• Exercise objective
Where does the word "Platner" occur in the data below? Copy each line that holds it.

• Records to process
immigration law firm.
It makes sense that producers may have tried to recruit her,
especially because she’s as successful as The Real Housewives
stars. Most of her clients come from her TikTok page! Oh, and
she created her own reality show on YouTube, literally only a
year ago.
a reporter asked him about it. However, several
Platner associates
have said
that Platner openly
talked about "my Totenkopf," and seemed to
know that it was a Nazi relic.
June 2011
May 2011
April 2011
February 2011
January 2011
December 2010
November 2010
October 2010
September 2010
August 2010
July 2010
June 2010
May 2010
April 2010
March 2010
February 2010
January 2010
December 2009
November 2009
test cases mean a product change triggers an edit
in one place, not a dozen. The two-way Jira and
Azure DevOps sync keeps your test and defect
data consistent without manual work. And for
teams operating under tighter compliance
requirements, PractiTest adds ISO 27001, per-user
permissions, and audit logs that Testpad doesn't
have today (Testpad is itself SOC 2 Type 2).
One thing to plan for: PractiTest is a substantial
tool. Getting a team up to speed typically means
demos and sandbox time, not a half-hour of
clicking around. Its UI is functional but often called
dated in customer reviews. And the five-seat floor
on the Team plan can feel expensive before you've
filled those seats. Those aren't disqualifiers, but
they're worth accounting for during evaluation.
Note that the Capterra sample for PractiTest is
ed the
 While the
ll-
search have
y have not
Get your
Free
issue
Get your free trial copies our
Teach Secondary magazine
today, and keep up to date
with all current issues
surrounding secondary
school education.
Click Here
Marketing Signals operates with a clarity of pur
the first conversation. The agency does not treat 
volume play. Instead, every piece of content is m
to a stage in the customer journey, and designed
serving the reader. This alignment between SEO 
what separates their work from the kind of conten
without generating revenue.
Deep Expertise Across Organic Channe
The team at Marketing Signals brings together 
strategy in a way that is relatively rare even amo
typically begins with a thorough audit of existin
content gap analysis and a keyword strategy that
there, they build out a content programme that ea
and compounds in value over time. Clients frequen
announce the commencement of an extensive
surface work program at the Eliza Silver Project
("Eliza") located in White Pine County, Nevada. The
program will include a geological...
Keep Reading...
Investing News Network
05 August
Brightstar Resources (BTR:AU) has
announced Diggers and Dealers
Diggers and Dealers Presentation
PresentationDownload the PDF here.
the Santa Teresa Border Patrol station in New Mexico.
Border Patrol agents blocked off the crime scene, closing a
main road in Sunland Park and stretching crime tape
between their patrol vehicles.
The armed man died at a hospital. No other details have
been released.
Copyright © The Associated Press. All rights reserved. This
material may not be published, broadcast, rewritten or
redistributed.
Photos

• Result for this task
Platner associates
that Platner openly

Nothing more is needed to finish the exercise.